## Work item
In the entries that follow, find the word "your" and report each line it is on.

⁂

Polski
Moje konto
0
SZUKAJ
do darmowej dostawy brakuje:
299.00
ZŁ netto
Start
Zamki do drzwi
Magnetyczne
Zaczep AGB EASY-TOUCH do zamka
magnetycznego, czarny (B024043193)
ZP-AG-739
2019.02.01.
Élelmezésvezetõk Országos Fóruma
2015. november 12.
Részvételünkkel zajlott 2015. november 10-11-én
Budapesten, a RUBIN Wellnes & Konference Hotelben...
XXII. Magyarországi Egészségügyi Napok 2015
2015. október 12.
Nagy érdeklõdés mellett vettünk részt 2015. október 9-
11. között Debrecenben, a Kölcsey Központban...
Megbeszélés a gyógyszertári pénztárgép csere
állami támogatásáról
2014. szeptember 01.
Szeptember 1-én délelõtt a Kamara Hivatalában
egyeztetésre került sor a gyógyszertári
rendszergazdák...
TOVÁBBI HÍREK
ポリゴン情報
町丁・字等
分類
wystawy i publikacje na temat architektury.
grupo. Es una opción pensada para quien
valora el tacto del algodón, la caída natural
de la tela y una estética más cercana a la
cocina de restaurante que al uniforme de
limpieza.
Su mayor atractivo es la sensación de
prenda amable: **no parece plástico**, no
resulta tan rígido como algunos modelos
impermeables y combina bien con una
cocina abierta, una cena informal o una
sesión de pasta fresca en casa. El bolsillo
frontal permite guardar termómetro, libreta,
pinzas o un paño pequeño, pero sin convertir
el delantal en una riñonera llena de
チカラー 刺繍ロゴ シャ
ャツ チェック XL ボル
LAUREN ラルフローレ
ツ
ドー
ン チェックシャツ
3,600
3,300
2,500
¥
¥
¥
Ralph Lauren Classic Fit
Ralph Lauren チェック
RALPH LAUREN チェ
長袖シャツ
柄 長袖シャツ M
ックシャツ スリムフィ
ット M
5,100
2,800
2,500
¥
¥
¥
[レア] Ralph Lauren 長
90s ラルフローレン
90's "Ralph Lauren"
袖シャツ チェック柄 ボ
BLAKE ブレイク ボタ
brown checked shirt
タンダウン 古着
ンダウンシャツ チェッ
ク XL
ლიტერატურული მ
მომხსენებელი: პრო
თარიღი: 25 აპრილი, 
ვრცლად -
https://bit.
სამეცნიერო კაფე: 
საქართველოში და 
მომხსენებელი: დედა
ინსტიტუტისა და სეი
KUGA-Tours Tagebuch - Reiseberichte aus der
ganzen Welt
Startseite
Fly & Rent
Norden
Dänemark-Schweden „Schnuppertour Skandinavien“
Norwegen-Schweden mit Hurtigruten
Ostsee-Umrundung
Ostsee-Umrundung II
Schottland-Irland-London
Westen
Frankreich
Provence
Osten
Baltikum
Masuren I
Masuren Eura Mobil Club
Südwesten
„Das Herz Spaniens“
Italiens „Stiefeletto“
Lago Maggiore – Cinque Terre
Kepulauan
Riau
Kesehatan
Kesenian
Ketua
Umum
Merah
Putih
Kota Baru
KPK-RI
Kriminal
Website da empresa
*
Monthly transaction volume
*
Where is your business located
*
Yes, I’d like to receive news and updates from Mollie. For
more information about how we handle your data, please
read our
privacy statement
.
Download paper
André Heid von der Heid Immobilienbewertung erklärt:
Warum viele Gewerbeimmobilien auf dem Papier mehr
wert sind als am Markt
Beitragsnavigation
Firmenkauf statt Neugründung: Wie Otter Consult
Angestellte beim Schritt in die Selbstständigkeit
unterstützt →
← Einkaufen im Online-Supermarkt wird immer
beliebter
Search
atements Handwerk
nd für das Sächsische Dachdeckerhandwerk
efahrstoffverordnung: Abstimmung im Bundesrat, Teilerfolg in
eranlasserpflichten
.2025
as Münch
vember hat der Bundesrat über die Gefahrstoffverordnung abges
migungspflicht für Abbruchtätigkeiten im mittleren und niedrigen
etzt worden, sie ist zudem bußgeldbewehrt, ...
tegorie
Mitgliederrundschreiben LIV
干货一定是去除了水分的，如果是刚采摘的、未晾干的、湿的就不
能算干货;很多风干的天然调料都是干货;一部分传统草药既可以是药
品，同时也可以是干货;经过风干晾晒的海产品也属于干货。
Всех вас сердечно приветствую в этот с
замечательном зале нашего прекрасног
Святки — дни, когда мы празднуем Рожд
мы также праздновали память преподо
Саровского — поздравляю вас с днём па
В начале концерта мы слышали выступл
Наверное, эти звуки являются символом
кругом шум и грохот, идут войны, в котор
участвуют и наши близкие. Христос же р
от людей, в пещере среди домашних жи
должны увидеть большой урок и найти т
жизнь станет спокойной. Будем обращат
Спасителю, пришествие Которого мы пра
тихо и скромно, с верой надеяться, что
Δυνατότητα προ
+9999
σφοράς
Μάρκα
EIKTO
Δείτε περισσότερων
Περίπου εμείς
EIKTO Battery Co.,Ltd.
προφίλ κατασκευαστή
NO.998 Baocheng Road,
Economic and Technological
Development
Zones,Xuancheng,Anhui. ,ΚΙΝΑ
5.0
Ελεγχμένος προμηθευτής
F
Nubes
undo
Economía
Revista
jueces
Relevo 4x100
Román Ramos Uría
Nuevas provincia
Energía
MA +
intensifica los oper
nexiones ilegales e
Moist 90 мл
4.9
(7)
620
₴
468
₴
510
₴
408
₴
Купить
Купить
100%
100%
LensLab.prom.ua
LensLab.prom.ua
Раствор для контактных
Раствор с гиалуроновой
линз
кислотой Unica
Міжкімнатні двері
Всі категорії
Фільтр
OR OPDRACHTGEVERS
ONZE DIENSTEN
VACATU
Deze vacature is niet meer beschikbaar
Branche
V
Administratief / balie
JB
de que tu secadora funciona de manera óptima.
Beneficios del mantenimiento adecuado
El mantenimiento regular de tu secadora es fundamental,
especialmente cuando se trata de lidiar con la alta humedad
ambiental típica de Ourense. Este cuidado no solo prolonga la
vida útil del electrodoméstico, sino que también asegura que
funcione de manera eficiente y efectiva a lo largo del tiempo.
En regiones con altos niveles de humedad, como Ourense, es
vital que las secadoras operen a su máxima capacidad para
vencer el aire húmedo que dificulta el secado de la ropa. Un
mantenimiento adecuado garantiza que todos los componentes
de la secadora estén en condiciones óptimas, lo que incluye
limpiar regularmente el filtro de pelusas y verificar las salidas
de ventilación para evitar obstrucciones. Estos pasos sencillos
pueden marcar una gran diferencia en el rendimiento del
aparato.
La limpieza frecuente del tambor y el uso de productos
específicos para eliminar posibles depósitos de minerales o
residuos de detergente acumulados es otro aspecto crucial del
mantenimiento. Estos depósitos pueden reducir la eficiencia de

⁂

## Answer area
Where is your business located
more information about how we handle your data, please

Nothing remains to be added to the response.